Libertà e Giustizia, in 5mila a Bologna “No al presidenzialismo, la Carta va difesa”

BOLOGNA— Gustavo Zagrebelsky, Stefano Rodotà, Salvatore Settis, Roberto Saviano. Sono solo alcuni tra gli intellettuali e i costituzionalisti che si sono ritrovati ieri a Bologna per la manifestazione organizzata da “Libertà e Giustizia” in difesa della Carta, e trasformatasi subito in un secco e corale no (c’erano almeno 5mila persone) a qualsiasi tentazione presidenzialista, «che sia un presidenzialismo intero o solo “semi” ». Nel giorno in cui il vicepremier Angelino Alfano sente il profumo di una intesa col Pd sulle riforme istituzionali, la sinistra alza le barricate: «La Costituzione non è cosa vostra».
Una manifestazione, affollatissima a Bologna dove ha appena vinto il referendum in difesa dell’articolo 33 della Costituzione contro il finanziamento pubblico delle scuole private paritarie, che vorrebbe forse diventare anche il punto d’avvio di una nuova “Cosa” a sinistra. «Non un nuovo partito » precisa Rodotà, ma una «rete», come pensa Zagrebelsky, o un «polo progressista costituzionale » come lo chiama Antonio Ingroia. O magari un «partito ovunque, dentro tutti gli altri partiti» suggerisce il docente Nando Dalla Chiesa. Una suggestione per ora, che però ieri ha trovato un punto di incontro nel no al presidenzialismo, che «in un paese dove c’è molta corruzione diventa garanzia della corruzione» scandisce Zagrebelsky. Tanto che «stupisce», rincara Rodotà, che persino un «politico accorto» come il premier Enrico Letta «abbia detto che il prossimo presidente della Repubblica non sarà eletto dai grandi elettori. Non sono riusciti ad eleggere un presidente e vogliono uscirne scaricando le loro incapacità sulla Costituzione».

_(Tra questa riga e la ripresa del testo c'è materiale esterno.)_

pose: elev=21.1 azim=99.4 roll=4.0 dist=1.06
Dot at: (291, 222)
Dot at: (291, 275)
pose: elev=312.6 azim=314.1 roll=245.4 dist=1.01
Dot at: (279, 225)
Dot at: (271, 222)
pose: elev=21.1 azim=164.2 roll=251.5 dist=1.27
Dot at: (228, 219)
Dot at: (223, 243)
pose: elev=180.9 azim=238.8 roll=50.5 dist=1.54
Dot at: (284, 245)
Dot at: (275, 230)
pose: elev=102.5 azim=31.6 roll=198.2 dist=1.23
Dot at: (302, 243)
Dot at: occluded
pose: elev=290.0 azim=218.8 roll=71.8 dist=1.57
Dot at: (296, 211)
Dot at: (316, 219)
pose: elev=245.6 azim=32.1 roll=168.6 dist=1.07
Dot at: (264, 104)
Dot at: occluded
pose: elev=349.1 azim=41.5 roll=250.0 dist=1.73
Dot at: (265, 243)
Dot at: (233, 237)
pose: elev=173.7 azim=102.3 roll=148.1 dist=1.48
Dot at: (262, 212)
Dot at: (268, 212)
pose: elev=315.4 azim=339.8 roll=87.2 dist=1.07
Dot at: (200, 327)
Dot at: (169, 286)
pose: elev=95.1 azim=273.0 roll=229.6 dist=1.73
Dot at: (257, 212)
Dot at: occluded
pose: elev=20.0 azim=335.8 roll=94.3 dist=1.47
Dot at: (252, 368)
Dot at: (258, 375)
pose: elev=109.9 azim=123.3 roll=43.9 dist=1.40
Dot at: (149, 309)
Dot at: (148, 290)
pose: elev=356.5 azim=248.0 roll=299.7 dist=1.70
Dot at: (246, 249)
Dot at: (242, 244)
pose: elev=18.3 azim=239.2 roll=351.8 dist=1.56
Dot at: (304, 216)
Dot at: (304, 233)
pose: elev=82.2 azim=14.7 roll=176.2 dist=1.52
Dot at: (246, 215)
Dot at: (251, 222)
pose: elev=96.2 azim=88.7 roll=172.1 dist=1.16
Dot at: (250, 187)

Intellettuali e docenti sono sul palco, con la segretaria Cgil Susanna Camusso e il numero uno Fiom Maurizio Landini. I politici come Nichi Vendola, leader di Sel, una sparuta pattuglia Pd, tra cui l’ex presidente Rosi Bindi, Pippo Civati e la prodiana Sandra Zampa, e il leader di Azione Civile Antonio Ingroia, restano ad ascoltare. Non c’è Romano Prodi, nonostante fosse stato invitato e ieri girasse voce che proprio i prodiani potrebbero lasciare il Pd, se il congresso andasse male. «Per ora non succede nulla» assicura la Zampa, «prima vediamo il congresso. Forse si candida anche Matteo Renzi, vediamo». Intanto è proprio la Costituzione a unire tutti in piazza, «perché un conto è la buona manutenzione della Carta, un conto è invece stravolgerla » attacca Rodotà dal palco. Un fuoco di fila a difesa dell’attuale assetto costituzionale cui hanno partecipato anche Settis, che ha invitato a contrastare la deriva verso una «democrazia senza popolo», e Roberto Saviano, per cui «difendere la Costituzione significa difendere la democrazia dalle organizzazioni criminali». Piuttosto si cambi la legge elettorale, come è tornato a chiedere ieri anche il presidente Giorgio Napolitano. «Il Porcellum che non è democratico» dice Susanna Camusso, mentre Rodotà va al nocciolo del problema: «È una legge corruttrice e illegittima che sostiene le oligarchie. Non modificarla è un ricatto, un’arma nelle mani… indovinate di chi? Di chi poi deciderà di far cadere il governo al momento più opportuno, tornando a votare con questa legge».